Yeah, and then what? Did they fight it? Did they just hold the bakesale like usual and challenge the board to do something about it?
Did they do anything?
No clue from the article.
ErikZ at March 23, 2010 9:02 PM
My daughter's school has gone completely food-Nazi. For their Halloween, Christmas and Valentine's parties (OOOPS that's Fall Festival Winter Carnival and Valentine's Day Party--what, St. Valentine is less of a religious figure than a jack-o'lantern?) they served carrot sticks and bottled water. That's it. No outside food of any sort was allowed. Children are not allowed to bring any food treats for birthdays, either.
Now I'm all for protecting the children with life-threatening food allergies from being exposed, and there are a rather large number of them in her year. HOWEVER, I must protest that children who are deprived of choice do not learn to make good food choices, children who are educated and offered reasonable choices learn to make good food choices. And good choices in general, I might add.
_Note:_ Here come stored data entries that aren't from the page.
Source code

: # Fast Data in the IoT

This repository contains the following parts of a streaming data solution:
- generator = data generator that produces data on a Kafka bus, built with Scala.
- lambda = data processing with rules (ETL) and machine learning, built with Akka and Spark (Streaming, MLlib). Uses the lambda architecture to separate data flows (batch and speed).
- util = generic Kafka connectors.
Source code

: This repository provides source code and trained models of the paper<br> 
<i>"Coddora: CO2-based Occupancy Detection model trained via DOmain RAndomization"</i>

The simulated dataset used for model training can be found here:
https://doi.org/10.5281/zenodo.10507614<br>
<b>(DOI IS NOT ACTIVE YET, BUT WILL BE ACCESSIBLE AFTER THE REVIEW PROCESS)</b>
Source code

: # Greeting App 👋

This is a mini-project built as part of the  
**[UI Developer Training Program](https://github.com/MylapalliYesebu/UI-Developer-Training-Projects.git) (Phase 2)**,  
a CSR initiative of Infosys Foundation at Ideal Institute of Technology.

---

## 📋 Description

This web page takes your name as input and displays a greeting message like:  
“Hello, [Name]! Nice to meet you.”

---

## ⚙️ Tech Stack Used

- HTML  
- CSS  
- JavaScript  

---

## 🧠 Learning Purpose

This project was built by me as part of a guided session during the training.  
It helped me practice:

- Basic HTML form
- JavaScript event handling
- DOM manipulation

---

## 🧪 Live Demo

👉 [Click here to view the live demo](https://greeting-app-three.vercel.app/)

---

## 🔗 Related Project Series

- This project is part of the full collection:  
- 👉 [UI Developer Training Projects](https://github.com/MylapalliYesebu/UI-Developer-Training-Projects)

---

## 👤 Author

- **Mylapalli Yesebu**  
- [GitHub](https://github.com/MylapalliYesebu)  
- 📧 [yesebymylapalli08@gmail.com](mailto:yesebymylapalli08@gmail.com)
twan at March 25, 2010 3:55 PM
Now I'm all for protecting the children with life-threatening food allergies from being exposed, and there are a rather large number of them in her year. HOWEVER, I must protest that children who are deprived of choice do not learn to make good food choices, children who are educated and offered reasonable choices learn to make good food choices. And good choices in general, I might add.
___________________________
Um, don't kids get enough "choices" in their own lunchboxes? Or by trading desserts with other kids? Hint: It's a long-running joke/fact - for the last 30 years or so - that kids who are given fruit as dessert throw it out if they can't trade it.
One might just as well argue that schools that don't give kids the option of playing video games instead of playing outdoors during recess aren't helping THEM make learn to make good choices either, since they have no choice. Ridiculous!